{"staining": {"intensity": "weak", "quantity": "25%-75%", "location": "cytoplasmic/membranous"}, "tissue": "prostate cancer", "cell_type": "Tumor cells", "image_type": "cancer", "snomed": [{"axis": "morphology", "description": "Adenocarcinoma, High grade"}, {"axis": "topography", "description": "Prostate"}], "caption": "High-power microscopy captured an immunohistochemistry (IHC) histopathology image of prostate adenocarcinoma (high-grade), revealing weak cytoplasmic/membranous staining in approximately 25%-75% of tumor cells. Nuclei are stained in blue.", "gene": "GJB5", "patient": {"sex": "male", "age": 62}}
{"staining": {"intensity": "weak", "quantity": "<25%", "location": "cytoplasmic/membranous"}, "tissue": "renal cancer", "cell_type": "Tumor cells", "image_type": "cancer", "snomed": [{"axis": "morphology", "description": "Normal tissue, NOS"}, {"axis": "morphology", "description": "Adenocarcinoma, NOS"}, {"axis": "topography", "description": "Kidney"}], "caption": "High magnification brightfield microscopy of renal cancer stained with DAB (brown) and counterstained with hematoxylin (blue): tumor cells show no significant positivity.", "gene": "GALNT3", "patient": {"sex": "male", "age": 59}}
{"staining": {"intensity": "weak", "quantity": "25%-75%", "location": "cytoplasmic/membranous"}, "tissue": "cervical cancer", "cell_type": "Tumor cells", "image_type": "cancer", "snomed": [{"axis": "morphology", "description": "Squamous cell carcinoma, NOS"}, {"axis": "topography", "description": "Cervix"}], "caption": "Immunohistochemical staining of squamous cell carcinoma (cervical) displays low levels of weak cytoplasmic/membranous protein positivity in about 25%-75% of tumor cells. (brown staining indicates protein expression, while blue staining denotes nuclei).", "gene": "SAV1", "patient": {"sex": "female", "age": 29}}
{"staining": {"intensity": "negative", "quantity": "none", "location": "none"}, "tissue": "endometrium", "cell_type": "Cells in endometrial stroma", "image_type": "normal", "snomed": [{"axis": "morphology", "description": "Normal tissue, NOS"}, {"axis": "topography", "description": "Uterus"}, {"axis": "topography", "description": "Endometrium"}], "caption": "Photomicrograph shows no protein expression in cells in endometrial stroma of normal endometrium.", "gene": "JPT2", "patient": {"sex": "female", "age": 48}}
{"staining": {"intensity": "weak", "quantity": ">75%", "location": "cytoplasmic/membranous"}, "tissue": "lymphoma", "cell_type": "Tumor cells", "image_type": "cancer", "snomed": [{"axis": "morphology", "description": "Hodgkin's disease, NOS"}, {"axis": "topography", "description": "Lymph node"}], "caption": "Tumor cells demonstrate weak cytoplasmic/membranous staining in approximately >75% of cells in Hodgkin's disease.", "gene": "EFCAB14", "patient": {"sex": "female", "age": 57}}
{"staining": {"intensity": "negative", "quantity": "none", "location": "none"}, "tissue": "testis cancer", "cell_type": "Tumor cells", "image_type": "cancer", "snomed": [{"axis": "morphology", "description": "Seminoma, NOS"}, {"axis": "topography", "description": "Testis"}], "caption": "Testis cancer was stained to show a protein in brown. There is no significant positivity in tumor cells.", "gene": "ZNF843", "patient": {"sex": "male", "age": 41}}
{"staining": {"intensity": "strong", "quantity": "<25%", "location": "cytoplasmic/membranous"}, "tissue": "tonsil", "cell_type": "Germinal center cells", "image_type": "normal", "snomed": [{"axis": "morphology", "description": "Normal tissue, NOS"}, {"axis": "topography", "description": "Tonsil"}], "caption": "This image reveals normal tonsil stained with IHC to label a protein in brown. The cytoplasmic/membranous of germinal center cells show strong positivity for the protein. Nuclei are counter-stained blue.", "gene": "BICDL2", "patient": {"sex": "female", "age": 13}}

--- Work to complete ---
Every line from the top of the material through the line containing "staining of squamous" must be transcribed exactly, and no other line may appear.

--- Result for this task ---
{"staining": {"intensity": "weak", "quantity": "25%-75%", "location": "cytoplasmic/membranous"}, "tissue": "prostate cancer", "cell_type": "Tumor cells", "image_type": "cancer", "snomed": [{"axis": "morphology", "description": "Adenocarcinoma, High grade"}, {"axis": "topography", "description": "Prostate"}], "caption": "High-power microscopy captured an immunohistochemistry (IHC) histopathology image of prostate adenocarcinoma (high-grade), revealing weak cytoplasmic/membranous staining in approximately 25%-75% of tumor cells. Nuclei are stained in blue.", "gene": "GJB5", "patient": {"sex": "male", "age": 62}}
{"staining": {"intensity": "weak", "quantity": "<25%", "location": "cytoplasmic/membranous"}, "tissue": "renal cancer", "cell_type": "Tumor cells", "image_type": "cancer", "snomed": [{"axis": "morphology", "description": "Normal tissue, NOS"}, {"axis": "morphology", "description": "Adenocarcinoma, NOS"}, {"axis": "topography", "description": "Kidney"}], "caption": "High magnification brightfield microscopy of renal cancer stained with DAB (brown) and counterstained with hematoxylin (blue): tumor cells show no significant positivity.", "gene": "GALNT3", "patient": {"sex": "male", "age": 59}}
{"staining": {"intensity": "weak", "quantity": "25%-75%", "location": "cytoplasmic/membranous"}, "tissue": "cervical cancer", "cell_type": "Tumor cells", "image_type": "cancer", "snomed": [{"axis": "morphology", "description": "Squamous cell carcinoma, NOS"}, {"axis": "topography", "description": "Cervix"}], "caption": "Immunohistochemical staining of squamous cell carcinoma (cervical) displays low levels of weak cytoplasmic/membranous protein positivity in about 25%-75% of tumor cells. (brown staining indicates protein expression, while blue staining denotes nuclei).", "gene": "SAV1", "patient": {"sex": "female", "age": 29}}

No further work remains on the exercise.